11/01/2012

WWII Navajo code talker dies

 A group of Navajo Code Talkers attends the 2011 Citi Military Appreciation Day event to honor U.S. veterans and current service members at Citi Pond in Bryant Park on November 11, 2011 in New York City. Few of the code talkers are still alive, 67 years after WWII ended.
A group of Navajo Code Talkers attends the 2011 Citi Military Appreciation Day event to honor U.S. veterans and current service members at Citi Pond in Bryant Park on November 11, 2011 in New York City.
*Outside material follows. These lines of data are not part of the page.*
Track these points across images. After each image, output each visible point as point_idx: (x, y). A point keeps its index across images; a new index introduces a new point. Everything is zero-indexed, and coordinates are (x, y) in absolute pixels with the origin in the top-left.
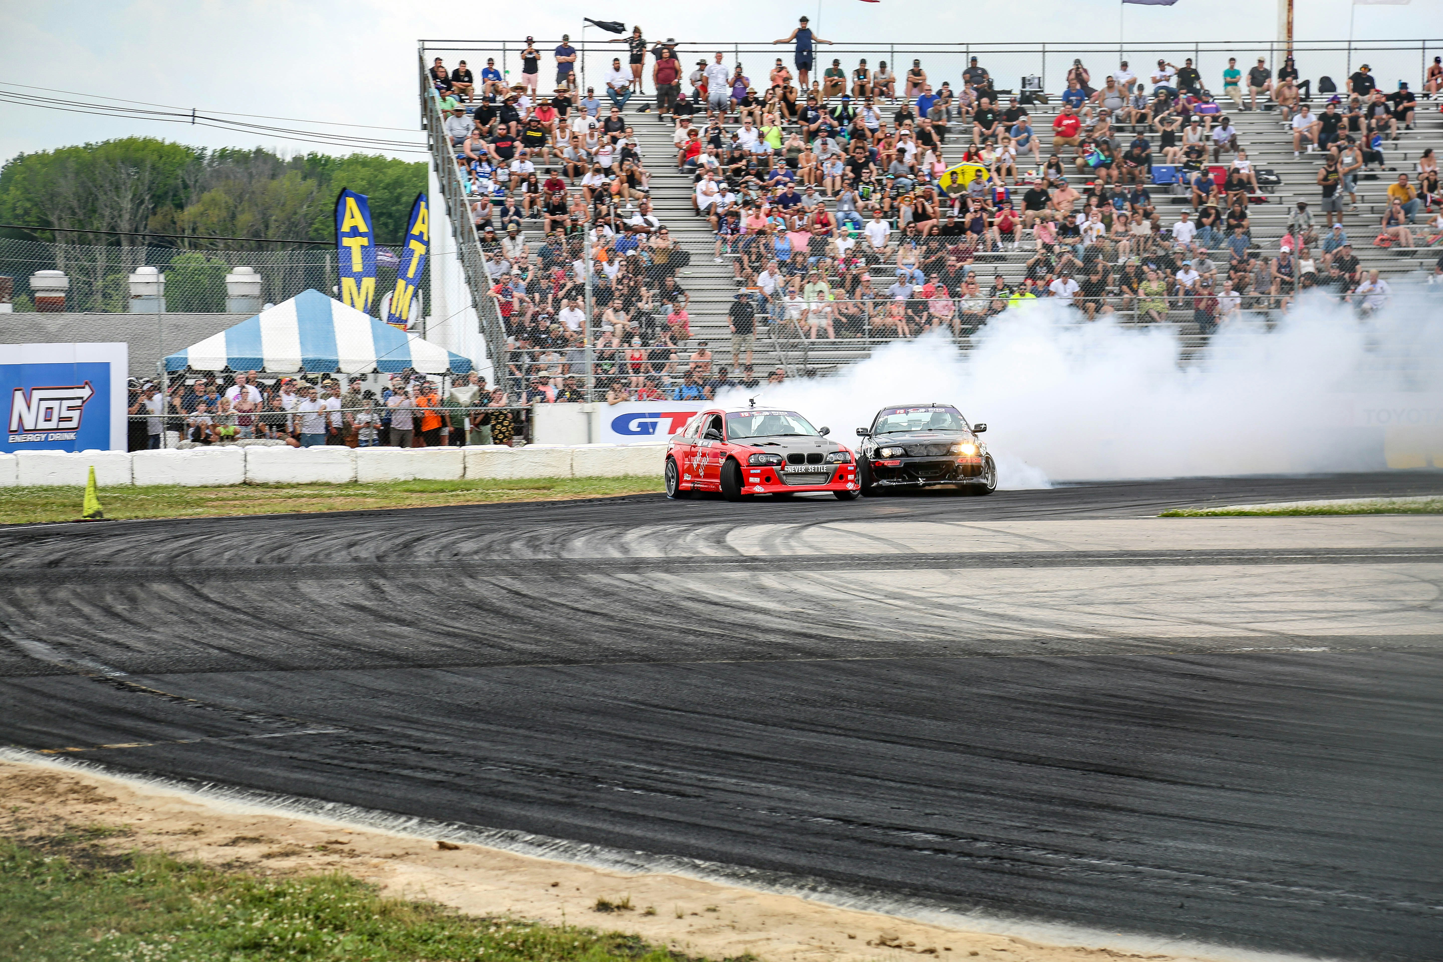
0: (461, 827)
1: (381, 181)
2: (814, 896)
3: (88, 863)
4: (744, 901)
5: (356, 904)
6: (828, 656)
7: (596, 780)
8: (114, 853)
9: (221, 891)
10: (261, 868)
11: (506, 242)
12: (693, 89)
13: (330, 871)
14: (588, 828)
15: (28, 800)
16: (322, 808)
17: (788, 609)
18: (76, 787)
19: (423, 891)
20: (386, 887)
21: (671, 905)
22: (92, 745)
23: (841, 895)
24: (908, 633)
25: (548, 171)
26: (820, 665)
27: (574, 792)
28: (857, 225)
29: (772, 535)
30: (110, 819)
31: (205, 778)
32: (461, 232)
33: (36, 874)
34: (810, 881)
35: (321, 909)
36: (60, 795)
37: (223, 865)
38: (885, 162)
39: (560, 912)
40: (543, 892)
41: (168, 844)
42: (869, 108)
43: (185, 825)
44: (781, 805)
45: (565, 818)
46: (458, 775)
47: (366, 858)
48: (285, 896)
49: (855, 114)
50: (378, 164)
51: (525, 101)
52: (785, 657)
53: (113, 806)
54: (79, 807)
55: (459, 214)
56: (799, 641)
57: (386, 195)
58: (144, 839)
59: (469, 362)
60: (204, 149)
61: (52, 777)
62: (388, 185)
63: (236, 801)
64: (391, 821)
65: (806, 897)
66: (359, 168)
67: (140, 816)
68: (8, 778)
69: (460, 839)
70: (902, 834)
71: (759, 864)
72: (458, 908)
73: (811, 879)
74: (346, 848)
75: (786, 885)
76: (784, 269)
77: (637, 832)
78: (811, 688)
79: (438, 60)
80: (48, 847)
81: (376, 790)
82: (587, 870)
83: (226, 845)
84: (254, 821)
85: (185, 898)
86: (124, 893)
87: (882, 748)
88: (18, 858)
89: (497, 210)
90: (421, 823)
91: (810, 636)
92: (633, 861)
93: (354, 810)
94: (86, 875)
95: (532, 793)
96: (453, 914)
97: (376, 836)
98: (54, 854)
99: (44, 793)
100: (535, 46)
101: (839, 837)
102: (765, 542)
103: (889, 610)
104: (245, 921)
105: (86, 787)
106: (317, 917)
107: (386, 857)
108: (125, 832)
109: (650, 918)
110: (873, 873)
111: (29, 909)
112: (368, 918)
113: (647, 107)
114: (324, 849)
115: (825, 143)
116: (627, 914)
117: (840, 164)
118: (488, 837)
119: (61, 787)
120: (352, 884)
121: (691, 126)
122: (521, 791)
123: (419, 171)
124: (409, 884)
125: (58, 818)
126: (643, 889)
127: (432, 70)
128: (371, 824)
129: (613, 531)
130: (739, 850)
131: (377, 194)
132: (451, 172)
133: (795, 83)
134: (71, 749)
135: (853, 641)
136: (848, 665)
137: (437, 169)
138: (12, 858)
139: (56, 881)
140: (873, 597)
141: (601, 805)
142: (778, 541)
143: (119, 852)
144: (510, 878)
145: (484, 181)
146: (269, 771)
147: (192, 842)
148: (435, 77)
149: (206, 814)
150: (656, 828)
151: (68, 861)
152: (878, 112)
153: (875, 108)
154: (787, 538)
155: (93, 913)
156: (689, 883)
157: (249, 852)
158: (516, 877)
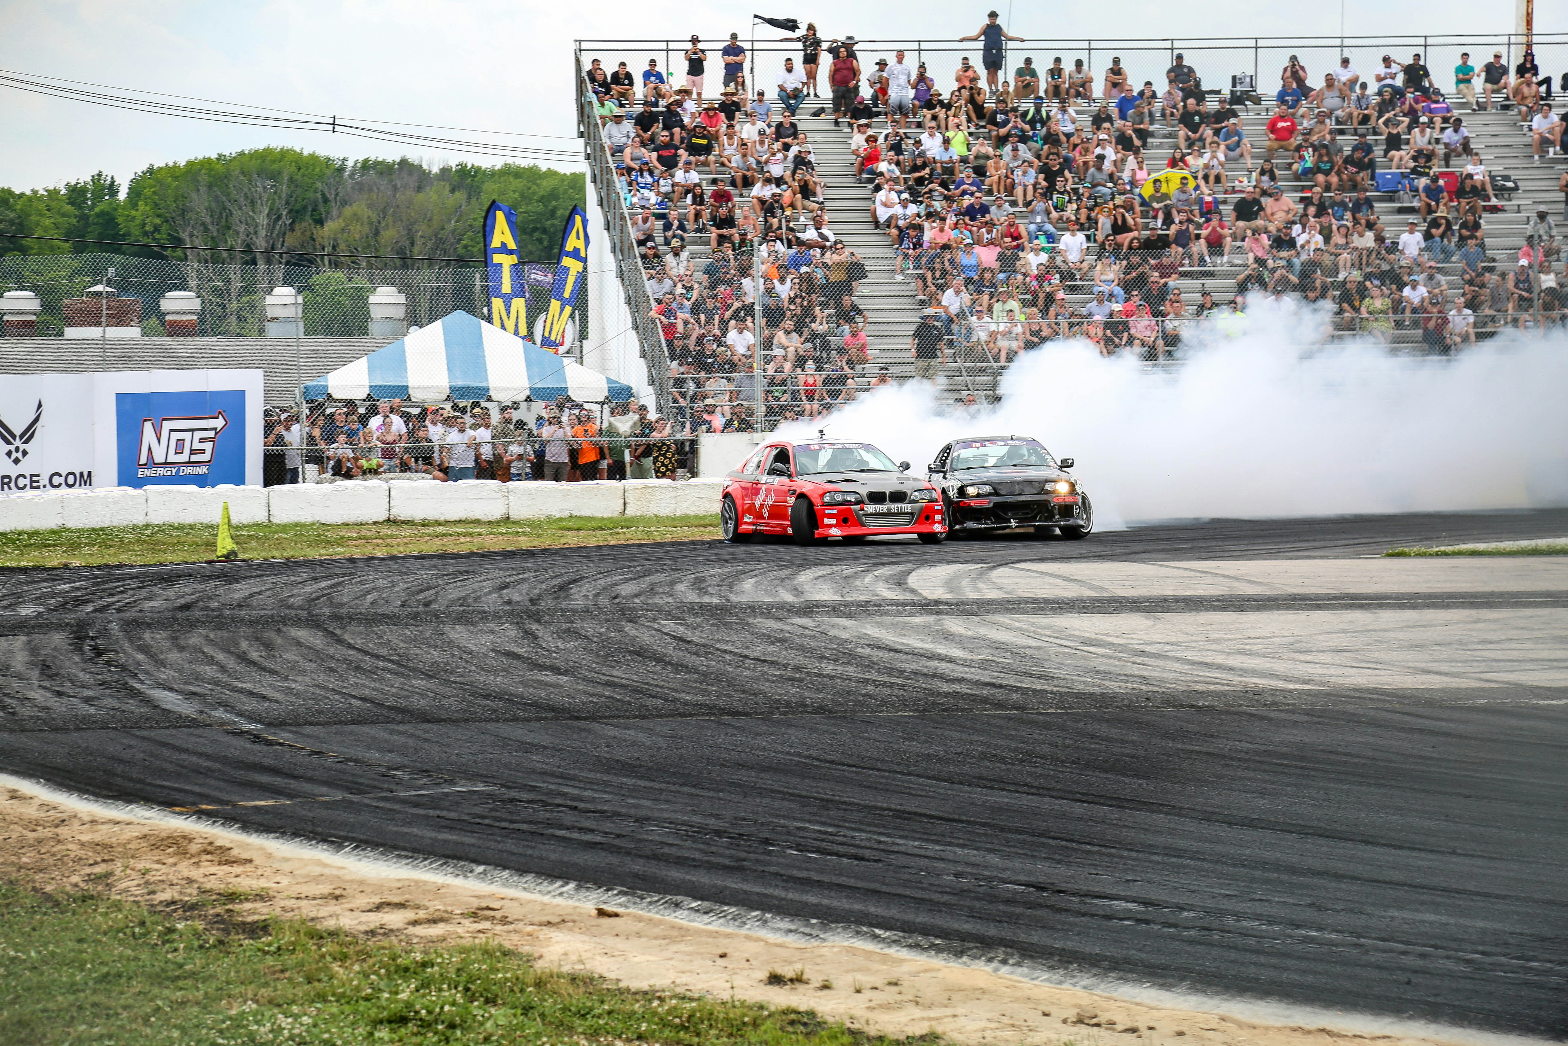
0: (621, 893)
1: (534, 194)
2: (1005, 969)
3: (223, 930)
4: (928, 975)
5: (508, 975)
6: (1019, 708)
7: (767, 842)
8: (250, 919)
9: (364, 960)
10: (407, 936)
11: (669, 259)
12: (872, 91)
13: (481, 939)
14: (758, 894)
15: (158, 862)
16: (471, 872)
17: (976, 657)
18: (210, 848)
19: (581, 962)
20: (541, 957)
21: (849, 978)
22: (227, 803)
23: (1034, 969)
24: (1107, 683)
25: (714, 181)
26: (1010, 718)
27: (744, 855)
28: (1051, 238)
29: (958, 577)
30: (246, 883)
31: (346, 839)
32: (620, 249)
33: (168, 941)
34: (1001, 953)
35: (471, 980)
36: (192, 856)
37: (366, 932)
38: (1082, 169)
39: (729, 985)
40: (710, 963)
41: (308, 909)
42: (1064, 110)
43: (325, 889)
44: (969, 870)
45: (733, 883)
46: (618, 836)
47: (519, 926)
48: (432, 966)
49: (1049, 117)
50: (532, 175)
52: (972, 709)
53: (249, 868)
54: (213, 869)
55: (618, 228)
56: (987, 692)
57: (541, 208)
58: (282, 903)
59: (629, 389)
60: (345, 160)
61: (184, 837)
62: (543, 197)
63: (381, 863)
64: (545, 886)
65: (996, 970)
66: (511, 179)
67: (277, 879)
68: (138, 838)
69: (621, 905)
70: (1101, 902)
71: (944, 934)
72: (618, 980)
73: (1001, 950)
74: (498, 915)
75: (974, 957)
77: (812, 899)
78: (1000, 742)
79: (596, 61)
80: (180, 912)
81: (530, 852)
82: (758, 940)
83: (370, 911)
84: (400, 885)
85: (327, 968)
86: (260, 961)
87: (1078, 809)
88: (148, 924)
89: (659, 224)
90: (579, 888)
91: (1000, 687)
92: (807, 930)
93: (506, 874)
94: (221, 942)
95: (698, 855)
96: (614, 987)
97: (530, 902)
98: (187, 920)
99: (175, 854)
100: (701, 46)
101: (1031, 905)
102: (950, 584)
103: (1086, 658)
104: (390, 993)
105: (221, 847)
106: (467, 989)
107: (541, 925)
108: (262, 897)
109: (826, 992)
110: (1069, 945)
111: (160, 978)
112: (522, 991)
113: (822, 110)
114: (475, 915)
115: (1015, 149)
116: (801, 987)
117: (1032, 172)
118: (651, 903)
119: (194, 848)
120: (505, 954)
121: (870, 132)
122: (686, 854)
123: (576, 182)
124: (565, 954)
125: (190, 881)
126: (818, 960)
127: (590, 73)
128: (525, 889)
129: (785, 572)
130: (922, 918)
131: (530, 208)
132: (610, 183)
133: (983, 84)
134: (204, 807)
135: (1047, 692)
136: (1041, 718)
137: (594, 180)
138: (142, 924)
139: (189, 948)
140: (1068, 644)
141: (772, 869)
142: (965, 583)
143: (256, 918)
144: (675, 947)
145: (646, 192)
146: (415, 831)
147: (333, 907)
148: (593, 80)
149: (348, 877)
150: (833, 894)
151: (201, 927)
152: (1074, 114)
153: (1071, 110)
154: (973, 579)
155: (228, 983)
156: (868, 954)
157: (394, 919)
158: (681, 947)
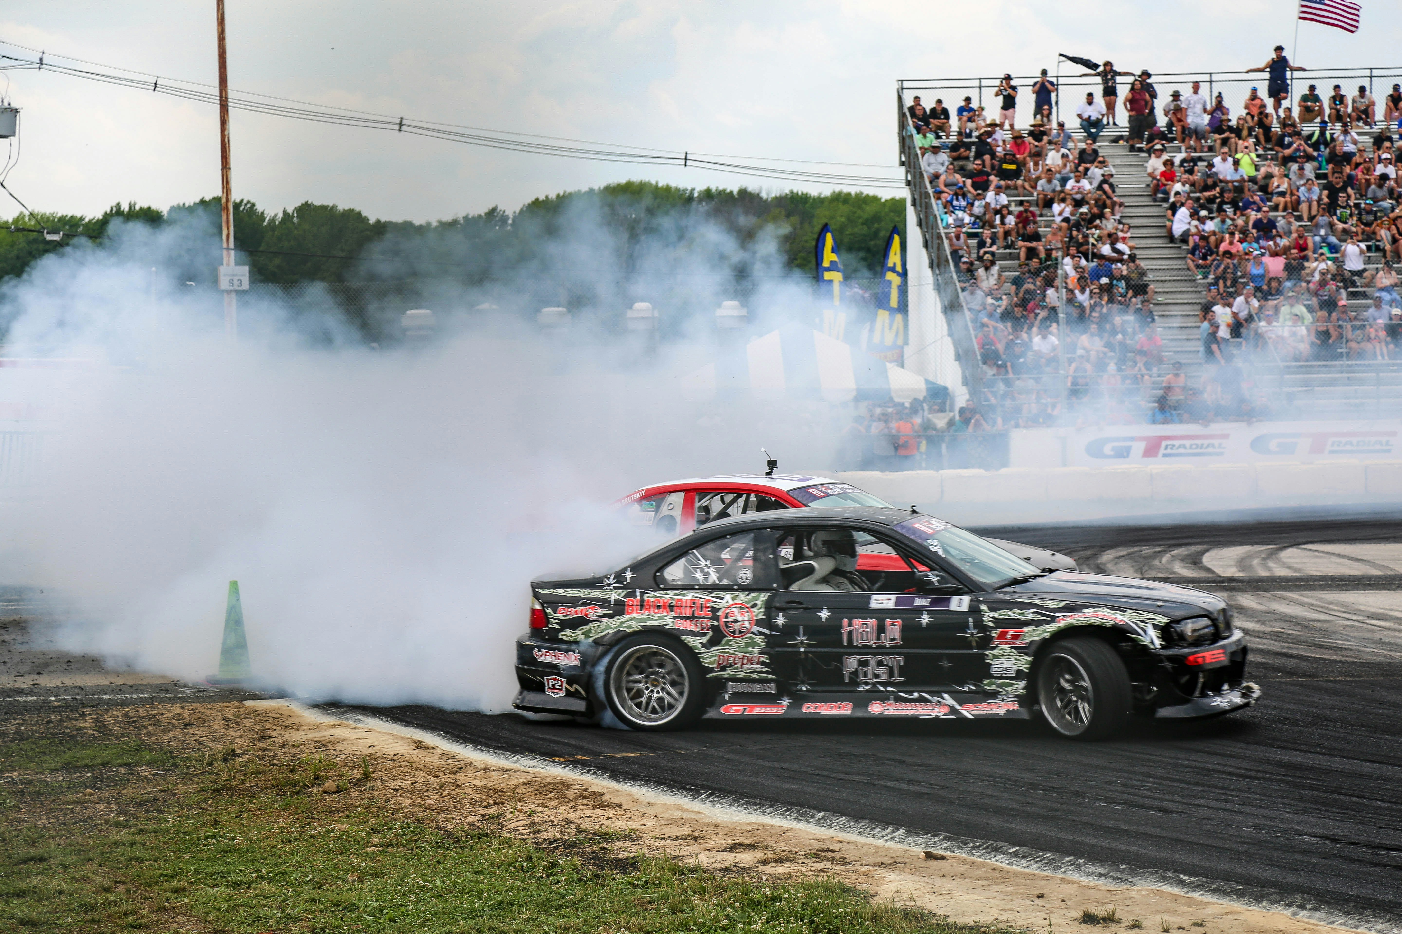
0: (946, 838)
1: (860, 217)
2: (1303, 914)
3: (598, 865)
4: (1231, 917)
5: (848, 910)
6: (1309, 676)
7: (1078, 794)
8: (621, 856)
9: (721, 894)
10: (757, 873)
11: (981, 271)
12: (1166, 119)
13: (823, 877)
14: (1071, 841)
15: (542, 805)
16: (812, 817)
17: (1268, 629)
18: (585, 793)
19: (912, 899)
20: (876, 894)
21: (1158, 918)
22: (598, 754)
23: (1331, 914)
24: (1393, 654)
25: (1021, 203)
26: (1301, 685)
27: (1057, 806)
28: (1334, 249)
29: (1249, 557)
30: (617, 825)
31: (703, 787)
32: (936, 264)
33: (551, 874)
34: (1299, 899)
35: (815, 913)
36: (570, 800)
37: (722, 870)
38: (1363, 186)
39: (1047, 922)
40: (1029, 902)
41: (670, 848)
42: (1346, 132)
43: (685, 831)
44: (1266, 822)
45: (1049, 831)
46: (942, 787)
47: (857, 866)
48: (781, 901)
49: (1332, 139)
50: (862, 201)
51: (1000, 135)
52: (1265, 677)
53: (619, 811)
54: (588, 812)
55: (935, 246)
56: (1278, 661)
57: (865, 230)
58: (648, 843)
59: (945, 389)
60: (693, 190)
61: (563, 784)
62: (867, 220)
63: (733, 808)
64: (878, 832)
65: (1295, 914)
66: (840, 205)
67: (644, 822)
68: (523, 784)
69: (946, 849)
70: (1393, 853)
71: (1245, 881)
72: (947, 916)
73: (1299, 896)
74: (837, 856)
75: (1273, 902)
76: (1259, 294)
77: (1120, 846)
78: (1292, 707)
79: (917, 99)
80: (561, 849)
81: (864, 801)
82: (1072, 882)
83: (724, 851)
84: (750, 828)
85: (688, 901)
86: (631, 893)
87: (1368, 768)
88: (534, 859)
89: (973, 242)
90: (908, 833)
91: (1291, 656)
92: (1117, 875)
93: (843, 820)
94: (597, 876)
95: (1015, 806)
96: (943, 922)
97: (865, 845)
98: (567, 856)
99: (556, 798)
101: (1327, 856)
102: (1242, 563)
103: (1372, 631)
104: (744, 923)
105: (594, 793)
106: (812, 922)
107: (875, 865)
108: (631, 836)
109: (1137, 931)
110: (1363, 892)
111: (546, 907)
112: (861, 924)
113: (1121, 137)
114: (817, 856)
115: (1301, 169)
116: (1114, 927)
117: (1316, 189)
118: (973, 848)
119: (571, 793)
120: (844, 891)
121: (1165, 156)
122: (1005, 804)
123: (897, 207)
124: (898, 892)
125: (569, 822)
126: (1128, 902)
127: (911, 109)
128: (860, 833)
129: (1089, 553)
130: (1224, 866)
131: (856, 230)
132: (928, 207)
133: (1270, 109)
134: (579, 757)
135: (1335, 661)
136: (1331, 685)
137: (914, 203)
138: (530, 859)
139: (570, 881)
140: (1355, 617)
141: (1084, 819)
142: (1256, 562)
143: (626, 855)
144: (997, 888)
145: (960, 214)
146: (762, 781)
147: (692, 847)
148: (913, 115)
149: (704, 821)
150: (1140, 842)
151: (579, 863)
152: (1356, 137)
153: (1353, 133)
154: (1264, 559)
155: (604, 912)
156: (1175, 898)
157: (746, 858)
158: (1002, 888)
Few of the code talkers are still alive, 67 years after WWII ended.
  • Several hundred Navajo code talkers served in World War II
  • They transmitted key messages from the front line in their native language
  • The Japanese never managed to crack the code
  • Only a few code talkers remain alive today

(CNN) -- George Smith, one of the Navajo code talkers who helped the U.S. military outfox the Japanese during World War II by sending messages in their obscure language, has died, the president of the Navajo Nation said.

"This news has saddened me," Ben Shelly, the Navajo president, said in a post Wednesday on his Facebook page. "Our Navajo code talkers have been real life heroes to generations of Navajo people."

Smith died Tuesday, Shelly said, and the Navajo Nation's flag is flying at half-staff until Sunday night to commemorate his life.

Several hundred Navajo tribe members served as code talkers for the United States during World War II, using a military communications code based on the Navajo language. They sent messages back and forth from the front lines of fighting, relaying crucial information during pivotal battles like Iwo Jima.

Military authorities chose Navajo as a code language because it was almost impossible for a non-Navajo to learn and had no written form. It was the only code the Japanese never managed to crack.

The Navajo code talkers participated in every assault the U.S. Marines carried out in the Pacific between 1942 and 1945.

The code talkers themselves were forbidden from telling anyone about the code -- not their fellow Marines, not their families -- until it was declassified in 1968.

Now in their 80s and 90s, only a handful of code talkers remain.

"They have brought pride to our Navajo people in so many ways," Shelly said. "The nation's prayers and thoughts are with the family at this time as they mourn the passing of a great family man who served his country and protected his people."